Radiator fan turns on when the car starts? This is why

A lot of cars do experience this problem, whose root cause many motorists simply don’t know. So, why does the radiator fan turn on when the car starts?

Well, it could be a result of a problem with your temperature gauge or sensor. When the gauge or sensor is bad, the hitch could cause your radiator fan to turn on each time you switch the ignition on. If not, there could be a problem with your cooling fan’s relay switch, switch may be stuck thus causing the fan to unnecessarily turn on when you switch on the ignition. A leaking coolant reservoir may also be another possible cause of this problem.

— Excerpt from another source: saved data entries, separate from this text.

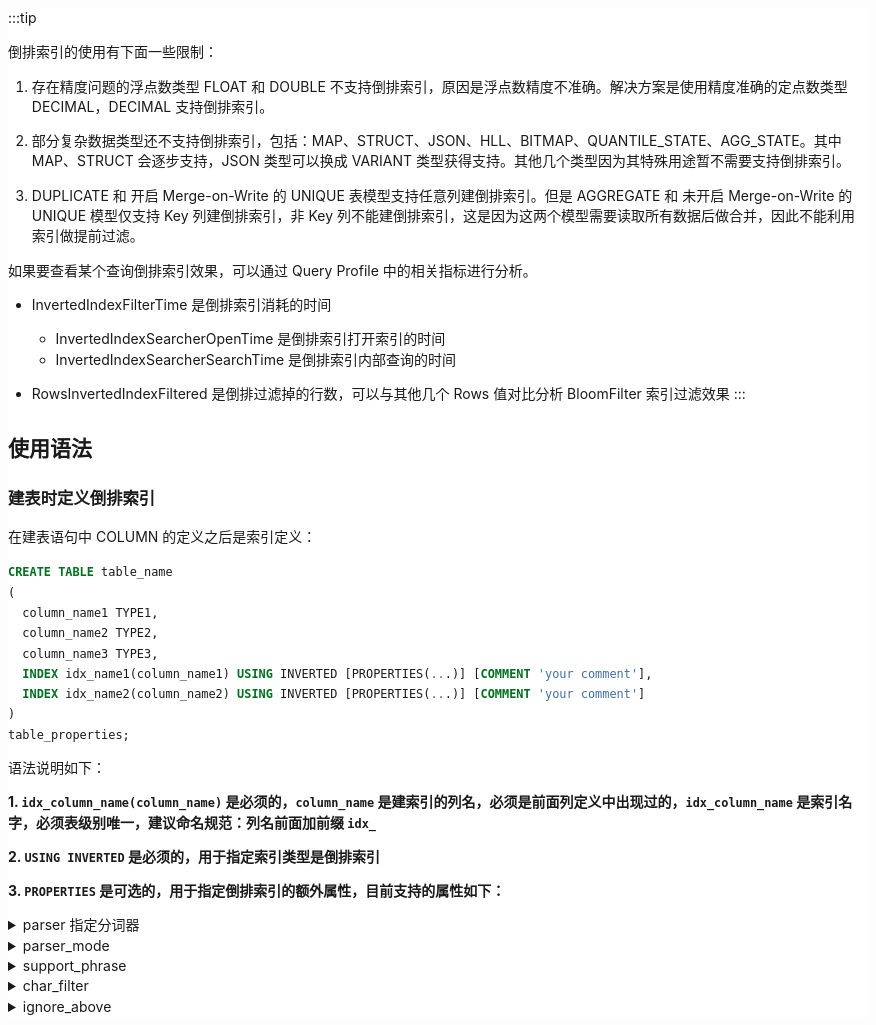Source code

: 
:::tip

倒排索引的使用有下面一些限制：

1. 存在精度问题的浮点数类型 FLOAT 和 DOUBLE 不支持倒排索引，原因是浮点数精度不准确。解决方案是使用精度准确的定点数类型 DECIMAL，DECIMAL 支持倒排索引。

2. 部分复杂数据类型还不支持倒排索引，包括：MAP、STRUCT、JSON、HLL、BITMAP、QUANTILE_STATE、AGG_STATE。其中 MAP、STRUCT 会逐步支持，JSON 类型可以换成 VARIANT 类型获得支持。其他几个类型因为其特殊用途暂不需要支持倒排索引。

3. DUPLICATE 和 开启 Merge-on-Write 的 UNIQUE 表模型支持任意列建倒排索引。但是 AGGREGATE 和 未开启 Merge-on-Write 的 UNIQUE 模型仅支持 Key 列建倒排索引，非 Key 列不能建倒排索引，这是因为这两个模型需要读取所有数据后做合并，因此不能利用索引做提前过滤。


如果要查看某个查询倒排索引效果，可以通过 Query Profile 中的相关指标进行分析。

- InvertedIndexFilterTime 是倒排索引消耗的时间
  - InvertedIndexSearcherOpenTime 是倒排索引打开索引的时间
  - InvertedIndexSearcherSearchTime 是倒排索引内部查询的时间

- RowsInvertedIndexFiltered 是倒排过滤掉的行数，可以与其他几个 Rows 值对比分析 BloomFilter 索引过滤效果
:::


## 使用语法

### 建表时定义倒排索引

在建表语句中 COLUMN 的定义之后是索引定义：

```sql
CREATE TABLE table_name
(
  column_name1 TYPE1,
  column_name2 TYPE2,
  column_name3 TYPE3,
  INDEX idx_name1(column_name1) USING INVERTED [PROPERTIES(...)] [COMMENT 'your comment'],
  INDEX idx_name2(column_name2) USING INVERTED [PROPERTIES(...)] [COMMENT 'your comment']
)
table_properties;
```

语法说明如下：

**1. `idx_column_name(column_name)` 是必须的，`column_name` 是建索引的列名，必须是前面列定义中出现过的，`idx_column_name` 是索引名字，必须表级别唯一，建议命名规范：列名前面加前缀 `idx_`**

**2. `USING INVERTED` 是必须的，用于指定索引类型是倒排索引**

**3. `PROPERTIES` 是可选的，用于指定倒排索引的额外属性，目前支持的属性如下：**

<details><summary>parser 指定分词器</summary></details>

<details><summary>parser_mode</summary></details>

<details><summary>support_phrase</summary></details>

<details><summary>char_filter</summary></details>

<details><summary>ignore_above</summary></details>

Why Does My Fan Turn On When I Start My Car?

A Problem With Your Temperature Gauge or Sensor

The coolant is a special fluid with characteristics that help take away the engine’s heat thereby preventing the engine from overheating.

When the liquid extracts the heat from the engine, its temperature rises as the engine’s temperature drops. To keep the rising temperatures reasonable so that the coolant remains effective, the radiator fan blows the fluid with cold air.

Now, the temperature gauge can be found on the dashboard of your car. The temperature sensor, on the other hand, is located right on the engine block or cylinder head.

The temperature gauge or sensor functions to monitor the temperature of your coolant. Unfortunately, these two systems can fail, giving the cooling fan the wrong coolant temperature information.

This can cause the fan to turn on unnecessarily when you start the car. In fact, one of the common symptoms of a bad temperature gauge or sensor is that the radiator fan turns on whenever you switch on the ignition.

A Problem With Your Cooling Fan’s Relay Switch

Your cooling fan is connected to a relay switch which quickly turns on the fan when the temperature sensor senses too much heat coming from the engine.

The relay switch does that by closing the circuit between the fan and the battery, providing electrical energy to power the fan.

Unfortunately, the relay switch sometimes gets stuck in the closed position. This constantly powers the fan, making sure that it runs provided the engine is running.

Meaning when you turn off the ignition, the engine will stop running and so will the fan. And when you turn on the ignition, the engine will start running and so will the fan.

A Leaking Coolant Reservoir

The engine start process is complex, involving the ignition, the starter motor, as well as the pistons, and the crankshaft. In order for the engine to start, the pistons and crankshaft must move in certain motions to complete a single, stroke cycle.

This process happens in seconds and generates a lot of heat reaching up to °F(700°C) or more. Fortunately, the engine’s cooling system which is made up of a special fluid known as “coolant” is there to suppress and lower these temperatures, preventing the engine from overheating.

The coolant is stored in the coolant reservoir, a small container that is normally located on the upper right-hand side of the engine. Since the reservoir is made out of plastic, it’s prone to cracks or punctures due to natural wear and tear, and other risk factors.

A cracked or punctured coolant reservoir will leak coolant, compromising the engine’s overall cooling system. As such, the engine will overheat as soon as the ignition system is turned on.

Consequently, the heat sensors will notice this problem and quickly tell the fan to turn on.

How to Fix a Cooling Fan that Goes On Right After the Car Starts?

  • Replace the gauge or sensor. A professional mechanic will charge you between $150 and $193, inclusive of labor and parts.
  • If the cooling fan relay switch is stuck, and if you are handy with your car’s electronics, you can unstick it on your own and avoid spending a dime.
  • If not, you can have a professional mechanic do it for you. The process should take about 15-20 minutes. Since the average mechanic rates per hour are $45-$170, you can expect to pay anywhere between $18.75 and $49.59.
  • Replace your coolant reservoir. Again, you can do that on your own or have a professional do that for you. Similarly, this process should take approximately 15-20 minutes. A new reservoir plus the required parts will set you back $355 and $362. Labor, on the other hand, will cost you anywhere between $59-$74.


The radiator fan is designed to start functioning only when the engine is overheated. If your fan turns on as long as you turn on the ignition system, it means there’s a problem with your cooling system.

You could be having a faulty temperature gauge or sensor, a stuck relay switch of your radiator fan, or a leaking coolant reservoir.

Fortunately, you can successfully fix these issues on your own or have your mechanic do that for you if you aren’t handy with your car’s cooling system.